By Santa J. Bartholomew M.D. FAAP, FCCM
See Corresponding Case Study: Early Onset GBS Group B Strep
Group B Strep (GBS) is an organism that lives in the bowels and genitals of adults. In women group B strep lives in the vagina and does not cause illness in these women but as the infant comes through the birth canal, they can become infected causing great harm to the infant. Because of the catastrophic consequences to the infant, pregnant women are routinely checked for GBS and treated before the infant is born. Group B strep infections in infants come in two categories: early onset and late onset. It is only early onset that is transmitted via birth. There are many serotypes of this bacteria but only 6 cause significant disease.
Neonatal or early onset GBS is acquired in utero via “silent” intraamniotic infection or via early rupture of membranes as well as passage through the vagina. When mothers are tested the higher quantities of bacteria in the vagina the greater risk of transmission to the infant. GBS infections are 0.5 per 1000 births with higher rates in black infants.
Despite many prevention policies enacted early onset GBS has not been eradicated in the USA. Late onset GBS disease has seen no decrease since the 1990’s and this is NOT prevented by treating the mother before birth.
Because of the catastrophic consequences to the infant, pregnant women are routinely checked for GBS and treated before the infant is born.
Risk Factors for Babies Getting GBS
- Colonized mother: transmission to the baby is 1 in 2 (50%)
- Prior delivery of a baby with GBS disease
- Delivery of a baby < 37 weeks gestation
- Rupture of membranes more than 18 hours
- Preterm labor with rupture of membranes
- Chorioamnionitis
- Fever in mom during labor
These risk factors have been incorporated into a prevention guideline to minimize risk to the newborn. This can be found at CDC website: ”Prevention of perinatal group B streptococcal disease.” These are imperative to follow as they dramatically decrease the risk of infection in the neonate.

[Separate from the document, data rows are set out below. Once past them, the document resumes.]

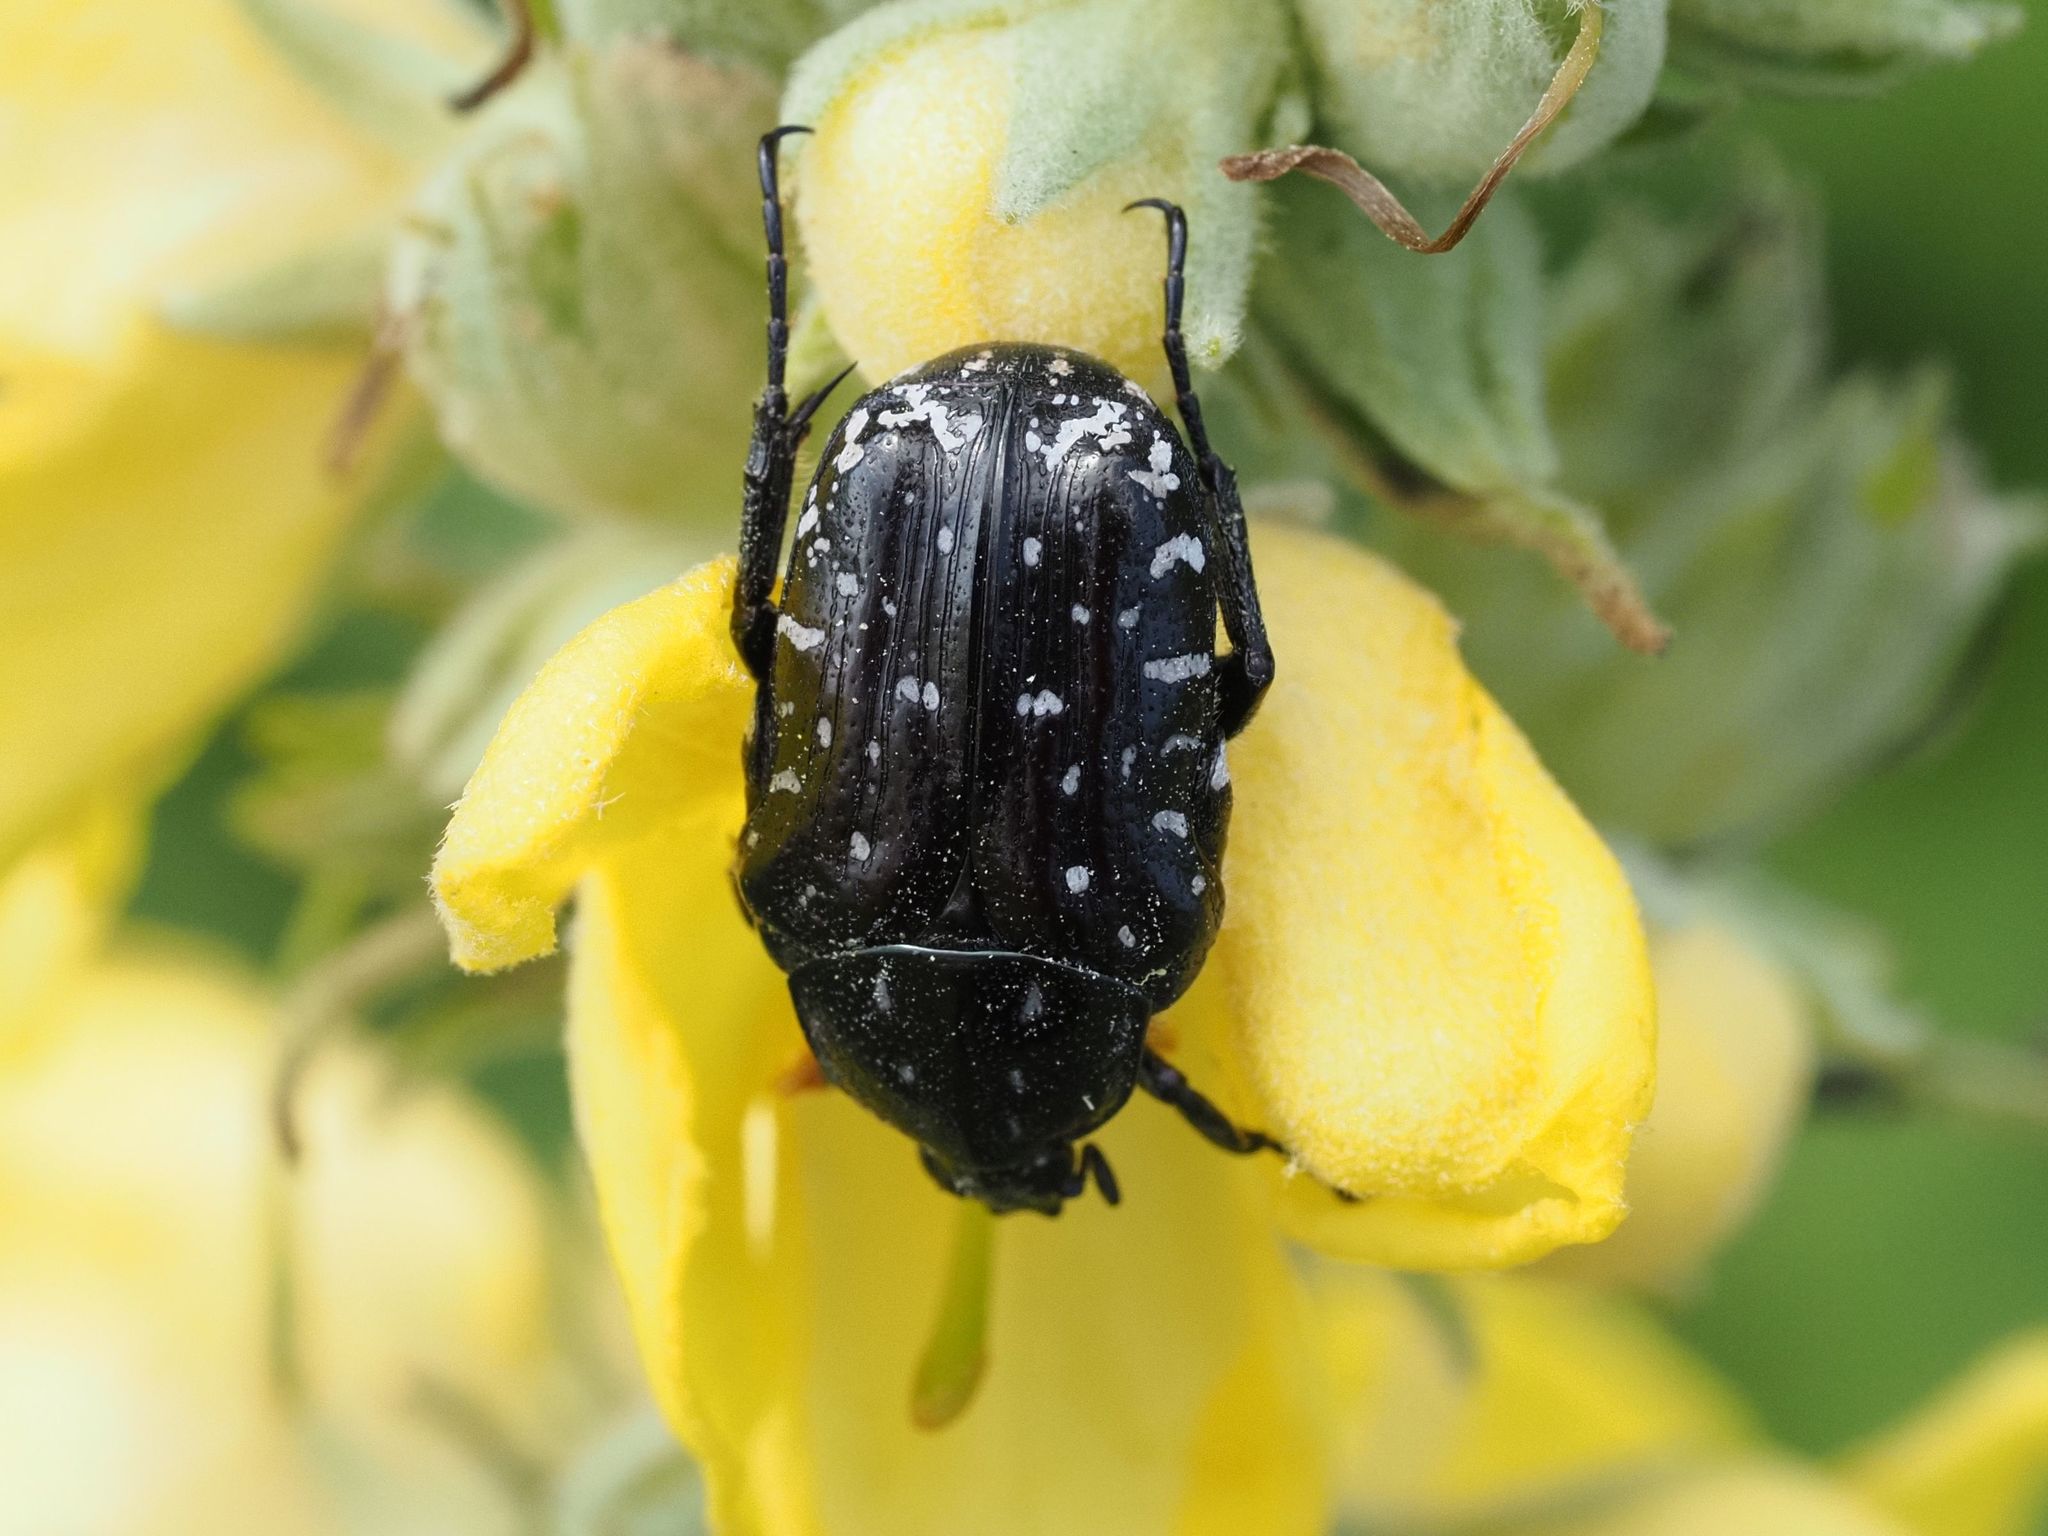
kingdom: Animalia
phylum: Arthropoda
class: Insecta
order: Coleoptera
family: Scarabaeidae
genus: Oxythyrea
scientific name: Oxythyrea funesta
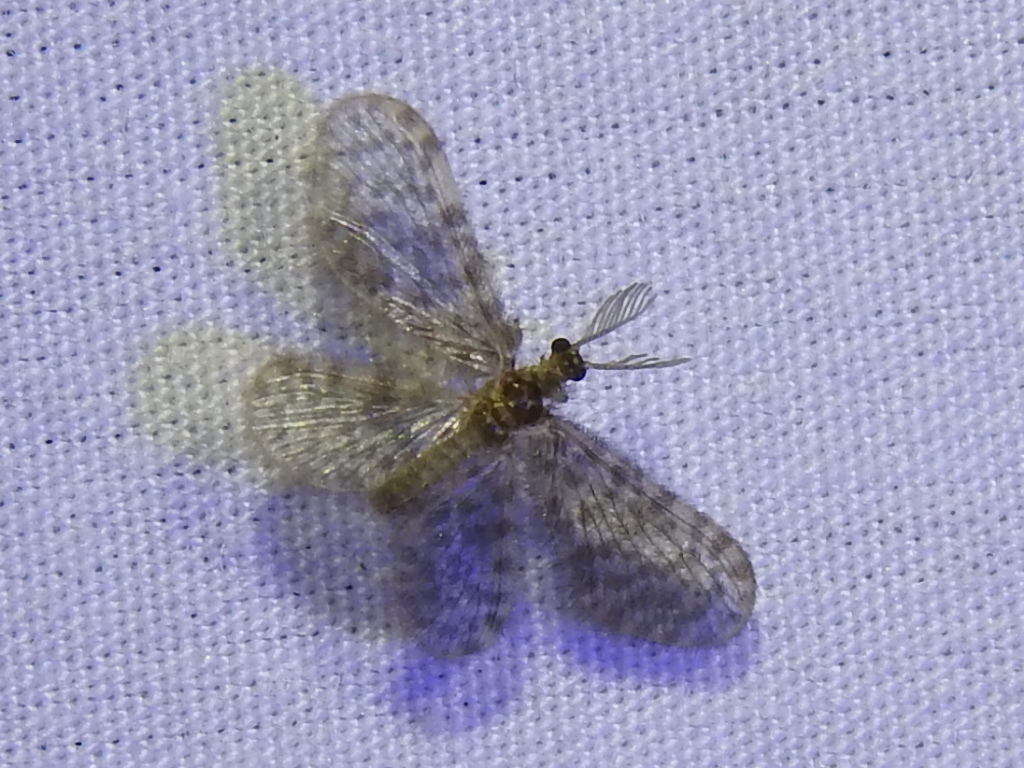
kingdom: Animalia
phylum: Arthropoda
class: Insecta
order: Neuroptera
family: Dilaridae
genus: Nallachius
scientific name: Nallachius americanus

Diagnosis of early-onset GBS disease in infants presents in fist week of life. It is crucial to review pregnancy and labor and delivery history as this can avoid catastrophic disease in the newborn.
- GBS can manifest as Generalized Sepsis: temperature instability, poor perfusion, lethargy, respiratory symptoms like grunting and fast breathing, shock.
- These babies can also have Persistent Pulmonary Hypertension in which blood does not flow easily to the lungs and can be quickly fatal disease.
- Pneumonia accounts for 10% of GBS disease in newborns and usually include CXR findings of alveolar disease, as well as low oxygen levels and signs of distress like fast breathing, gruntiong noises, periods of apnea.
- Meningitis Occurs in 5-10% of infants and presents as irritability, lethargy, poor feeding, vomiting, may or may not have respiratory symptoms.
When a baby is identified at high risk, there are two acceptable approaches to care listed below.
Treatment
In any infant who shows symptoms, an evaluation should be initiated immediately and should include:
- Blood cultures
- CBC with differential
- Lumbar puncture if there is clinical suspicion for sepsis
- CXR
- Urine culture
Treatment should be started with intravenous Ampicillin and Gentamicin.
Prognosis
Approximately 3% of infants infected with GBS die. Among the infants that survive the risk of dying remains elevated in the first decade of life as much as 3 times higher than uninfected infants. There is even higher mortality in infants that are preterm, weigh less than 2500 grams, present in shock, have apnea, seizures or low white count or platelets at presentation.
Even in the survivors they are at serious risk for cerebral palsy, seizures, neurologic disabilities, and blindness. Infants who have meningitis have the highest risk of disability, as high as 22-25%.
The key to good outcome is prenatal testing of mothers and treatment of mothers before birth. If this is not possible then high index of suspicion and observation +/- treatment in the neonate is paramount for good neonatal outcome.